A dear friend took my wife and me to dinner last week. We went to an expensive restaurant that served a fabulous meal. But that is not why he chose it. Rather, it was a place particularly suited for conversation. There was no loud music blaring, no televisions with ESPN highlights and scrolling baseball scores. Undisturbed, we dined and talked for nearly five hours, and it was a delightful time.

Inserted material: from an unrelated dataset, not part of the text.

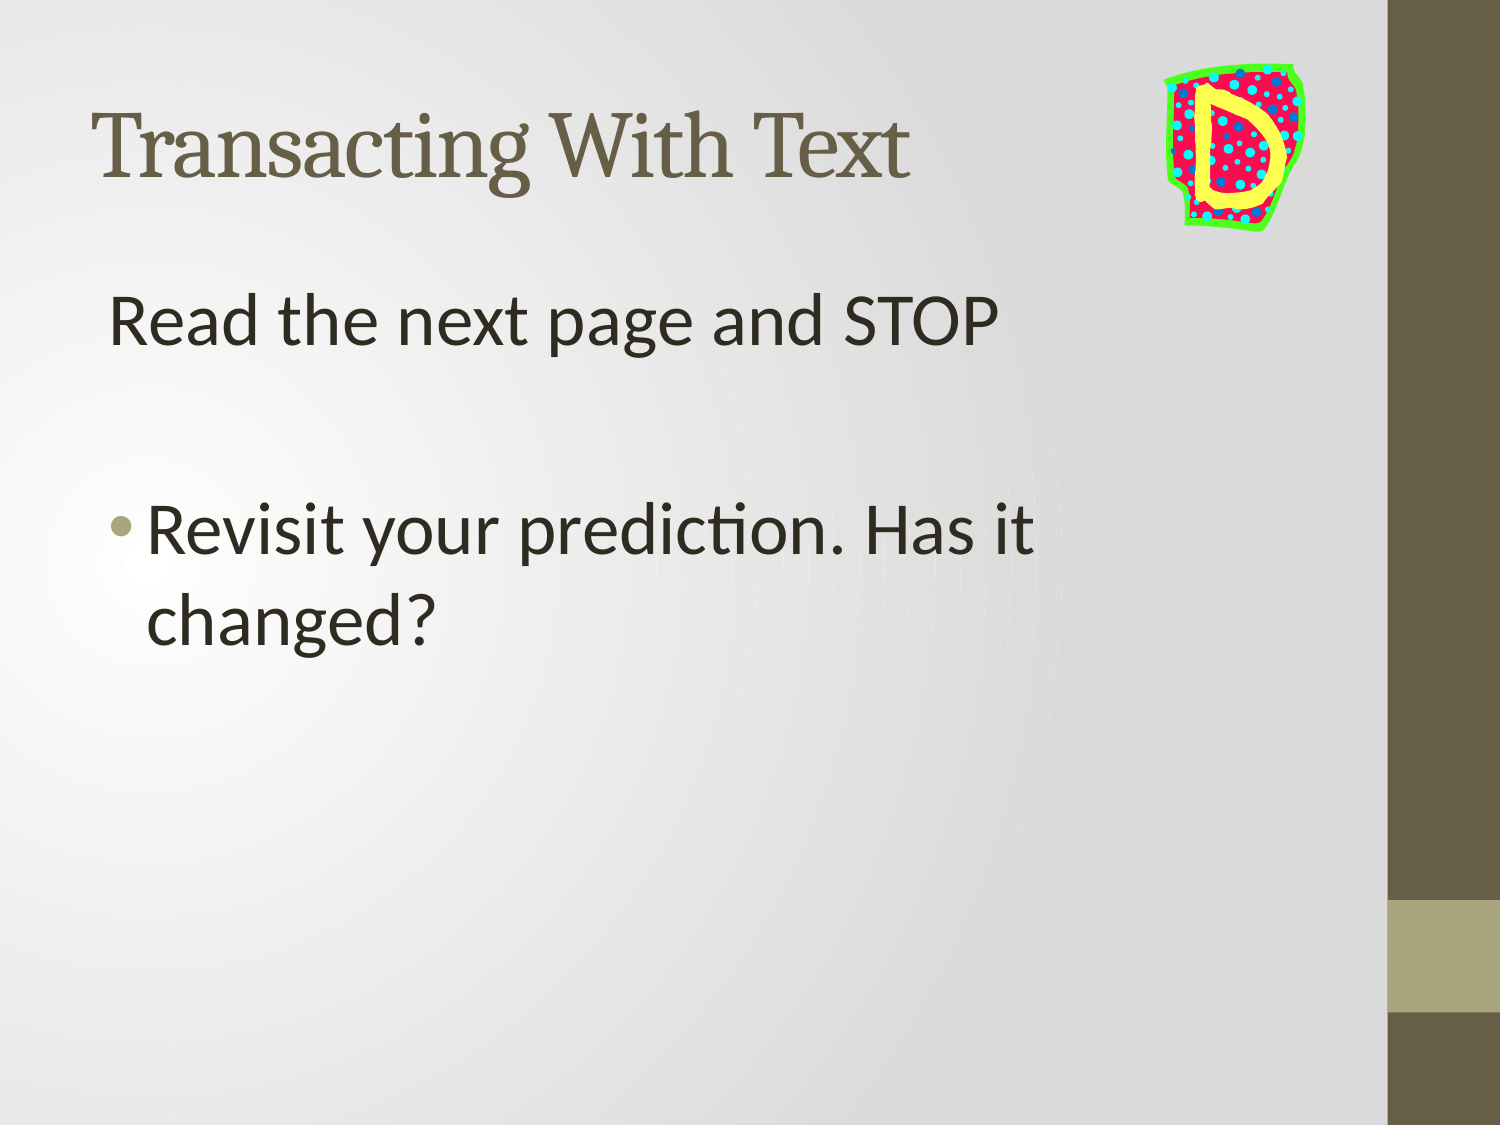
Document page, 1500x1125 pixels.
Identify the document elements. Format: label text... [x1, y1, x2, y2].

list Read the next page and STOP Revisit your prediction. Has it changed? [75, 262, 1325, 1050]
picture [1161, 61, 1308, 235]
title Transacting With Text [75, 45, 1325, 233]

Reflecting later on the experience, I was struck by how the conditions for fine dining can differ so much from our expectations for public worship. My own congregation promotes its worship as simple, avoiding the worship bands, big screens, and other common features of many churches today. But any pride that I may be tempted to feel is dispelled when I read how the Westminster Assembly, in its Directory for Public Worship, prescribed the proper way to approach worship:
The people are wholly to attend upon [worship], forbearing to read anything, except what the minister is then reading or citing; and abstaining much more from all private whisperings, conferences, salutations, or doing reverence to any person present, or coming in; as also from all gazing, sleeping, and other indecent behavior, which may disturb the minister or people, or hinder themselves or others in the service of God.
Whispering, gazing, sleeping—if I am honest, I must plead guilty to these and other “indecent behaviors” that hinder my worship and disturb others. The Westminster Larger Catechism reinforces a demand for reverent attention in worship. Pew sitters are to
attend upon [the Word read and preached] with diligence, preparation, and prayer; examine what they hear by the Scriptures; receive the truth with faith, love, meekness, and readiness of mind, as the Word of God; meditate, and confer of it; hide it in their hearts, and bring forth the fruit of it in their lives. (Q&A 160)
An unattainably high bar, we are liable to think. But the Westminster divines wanted us to understand that it is largely through public worship that God meets with His people. These standards serve to deliver God’s promise that the Word and the sacraments are effectual to the elect for salvation. Reformed worship is about guarding the pulpit and fencing the table. The Westminster Assembly goes even further and asks, How are we to eliminate the distractions that beset us in worship?
For one, we might rethink the logic of “seeker-sensitive worship.” We should be concerned about visitors in our worship, but our concern for them should not prompt us to maximize their comfort and pleasure over the worship of God.